After five years of directing and overseeing Extreme Kids, I now feel confident answering yes. The interaction between families from all walks of life, the relief at being accepted, and the children's pleasure create an atmosphere that works like a tonic. The experience of mothering Felix and overseeing Extreme Kids & Crew makes me believe that disability can bring out the best in us, and that it has a great, untapped power to bridge cultural and class divides. 

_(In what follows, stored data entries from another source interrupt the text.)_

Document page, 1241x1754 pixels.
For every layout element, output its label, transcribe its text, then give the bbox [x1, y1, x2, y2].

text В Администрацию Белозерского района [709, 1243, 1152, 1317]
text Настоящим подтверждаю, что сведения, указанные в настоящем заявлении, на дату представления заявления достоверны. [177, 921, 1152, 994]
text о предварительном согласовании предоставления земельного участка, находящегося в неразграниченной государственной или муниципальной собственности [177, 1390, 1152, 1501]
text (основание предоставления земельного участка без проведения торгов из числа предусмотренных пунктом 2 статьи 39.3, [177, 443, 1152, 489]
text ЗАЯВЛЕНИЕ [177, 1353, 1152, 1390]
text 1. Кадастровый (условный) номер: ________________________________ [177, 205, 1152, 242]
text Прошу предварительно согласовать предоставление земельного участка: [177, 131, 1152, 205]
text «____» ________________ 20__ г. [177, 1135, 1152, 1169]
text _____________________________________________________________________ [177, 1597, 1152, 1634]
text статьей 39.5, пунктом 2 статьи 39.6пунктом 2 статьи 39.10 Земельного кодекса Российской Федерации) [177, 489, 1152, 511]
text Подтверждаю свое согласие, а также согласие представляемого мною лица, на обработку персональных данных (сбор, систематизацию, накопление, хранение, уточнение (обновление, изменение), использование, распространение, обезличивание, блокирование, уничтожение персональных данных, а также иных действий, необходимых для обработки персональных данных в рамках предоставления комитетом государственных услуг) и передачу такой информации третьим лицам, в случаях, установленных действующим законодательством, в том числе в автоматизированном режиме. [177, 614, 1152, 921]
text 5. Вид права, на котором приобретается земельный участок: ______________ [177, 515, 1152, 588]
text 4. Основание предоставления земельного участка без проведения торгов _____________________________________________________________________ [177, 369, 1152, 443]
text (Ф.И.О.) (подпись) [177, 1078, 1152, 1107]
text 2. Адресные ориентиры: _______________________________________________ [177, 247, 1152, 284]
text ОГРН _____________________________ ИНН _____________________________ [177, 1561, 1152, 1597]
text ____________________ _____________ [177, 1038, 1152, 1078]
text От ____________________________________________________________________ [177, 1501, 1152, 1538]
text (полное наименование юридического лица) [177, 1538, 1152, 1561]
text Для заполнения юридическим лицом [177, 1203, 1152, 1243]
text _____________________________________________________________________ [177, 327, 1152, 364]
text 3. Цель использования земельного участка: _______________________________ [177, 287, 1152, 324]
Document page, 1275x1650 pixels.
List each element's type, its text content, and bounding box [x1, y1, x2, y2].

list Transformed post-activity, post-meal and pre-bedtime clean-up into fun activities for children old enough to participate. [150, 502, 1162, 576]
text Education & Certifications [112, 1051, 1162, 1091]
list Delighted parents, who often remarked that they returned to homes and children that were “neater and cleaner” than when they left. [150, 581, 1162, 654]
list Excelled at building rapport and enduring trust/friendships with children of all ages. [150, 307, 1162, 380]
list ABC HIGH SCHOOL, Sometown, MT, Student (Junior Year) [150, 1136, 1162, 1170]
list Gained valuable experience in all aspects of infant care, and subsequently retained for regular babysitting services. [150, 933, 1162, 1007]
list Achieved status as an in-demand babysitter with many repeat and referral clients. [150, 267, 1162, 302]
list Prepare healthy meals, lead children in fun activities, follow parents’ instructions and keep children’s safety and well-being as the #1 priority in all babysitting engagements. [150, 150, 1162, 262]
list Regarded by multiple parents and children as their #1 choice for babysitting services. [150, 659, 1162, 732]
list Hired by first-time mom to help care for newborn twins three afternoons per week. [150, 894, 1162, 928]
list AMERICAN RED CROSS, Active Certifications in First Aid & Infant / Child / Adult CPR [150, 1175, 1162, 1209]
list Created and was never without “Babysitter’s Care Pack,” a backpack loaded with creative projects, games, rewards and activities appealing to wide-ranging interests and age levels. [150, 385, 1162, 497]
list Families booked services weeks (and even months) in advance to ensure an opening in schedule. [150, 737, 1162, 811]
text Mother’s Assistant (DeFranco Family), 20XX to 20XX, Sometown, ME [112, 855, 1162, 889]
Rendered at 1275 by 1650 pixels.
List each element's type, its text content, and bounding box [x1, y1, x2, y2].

We are all touched by disability, whether it's our child's dyslexia, our mother's Alzheimer's, our brother's autism, our sister's war wounds, our friend's car accident, or our own asthma. What if we could let go of the specific cause or diagnosis and see that our bodies and minds are always in flux? And that trying to force a body or mind into fixed contours is a waste of energy doomed to fail?

What if we put our energy toward opening our hearts and taking care of each other instead? This is not liberal thinking or conservative thinking – it's old-fashioned humanistic thinking, and it is alive and well in the disability community, even as it has been drained from general discourse. I amuse myself by imagining Felix running for office and wonder if he might be a better choice than the other candidates. Not because he could or could not govern, but because of that gift I did not foresee when he swooshed in my womb: his ability to bring people together.

A version of this piece was published on the blog Broken and Woken and is reprinted here with permission from the author.